Extacting tables from PDFs using AWS textract
Many scientific papers contains tables, and it is a challenging task to identify tables in PDF files, and then extract them. After benchmarking several different approaches, we implemented this solution, which uses the AWS Textract service.
Function:
- Input a PDF of a scientific paper
- The script uses pdf2image to split the PDF, and convert each page of the PDF to a .png file (which is saved)

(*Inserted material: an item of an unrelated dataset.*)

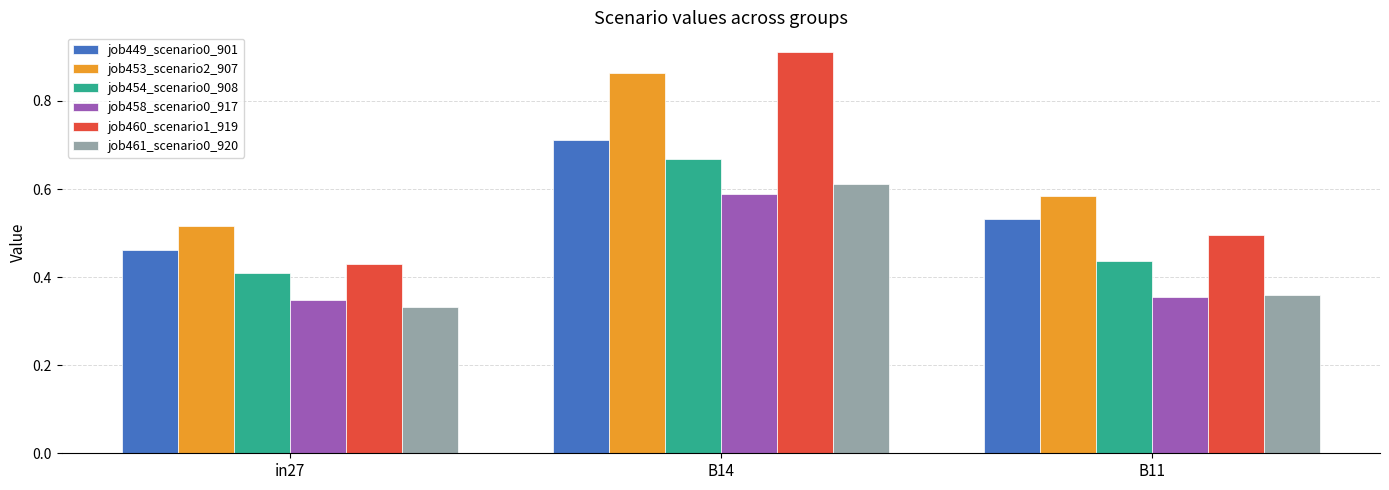

At which category is the sum across all series the highest?

B14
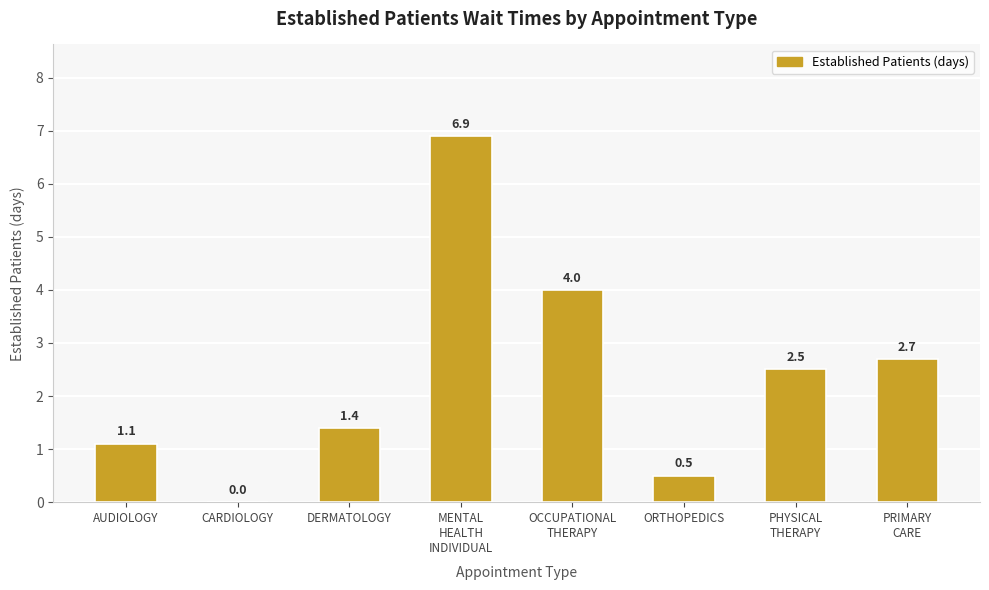

What is the maximum value shown in the chart?

6.9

- Each .png file is then uploaded to s3, and any table in there is extracted using AWS Textract
- The textract output is sprawling, so it is munged, and only table information is extracted and saved in a pandas dataframe
- All pandas dataframes are saved as tsv files locally
Run it like this: python pdf_table_extraction.py -i Example/WBPaper00046820_Thompson15.pdf -p WBPaper00046820 -o Example -b textract-console-eu-west-2-21d8e897-7155-4abd-bd05-54d63c21695b
running with -h will show options and definitions
Configuration
To run this script, you have to have an AWS IAM user, who has been authorised to use the AWS textract service. You also need access to an S3 bucket to store files in temporarily. Here are some specific instructions if you are new to AWS Services: https://docs.aws.amazon.com/textract/latest/dg/getting-started.html. You can process 100 pages free of charge/month for the table extraction, but the script will cost a few pennies to run for the s3 usage.

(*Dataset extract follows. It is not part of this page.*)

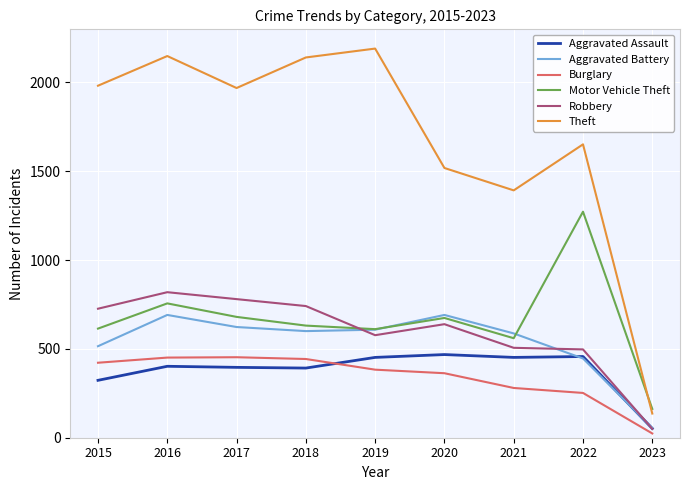

True or false: Burglary has a value of 383 at 2019.

True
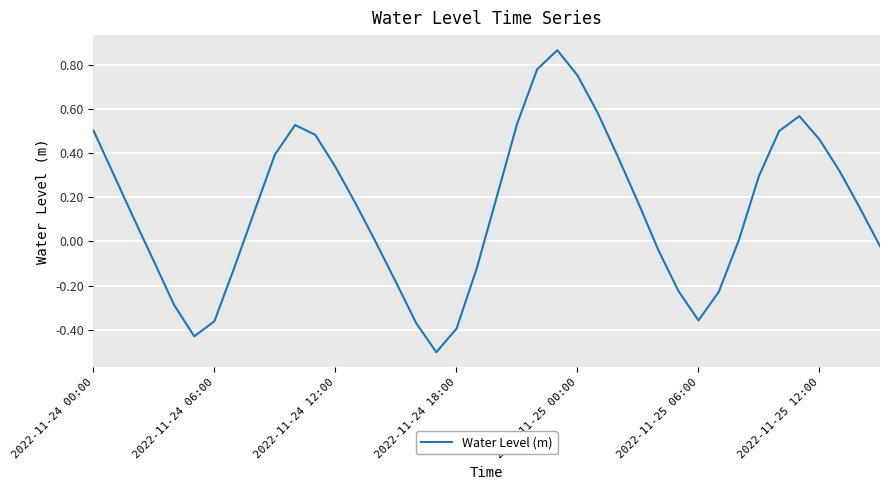

What is the sum of all values?

5.8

The script uses a range of Python modules. The file Requirements.txt lists the external Python packages required to run it.
Scripts:
pdf_table_extraction.py - runnable which wraps the other commands
tablex/pdf2image_runner.py - PDF to image conversion
tablex/text_extraction_AWS.py - subroutines for uploading to s3, text extraction and output parsing
tablex/text_extraction_AWS_multip.py - non-functional script, which could be developed if parallell processing was needed. Typically, processing a single paper only takes a few seconds, but the option is there to cut processing times if needed.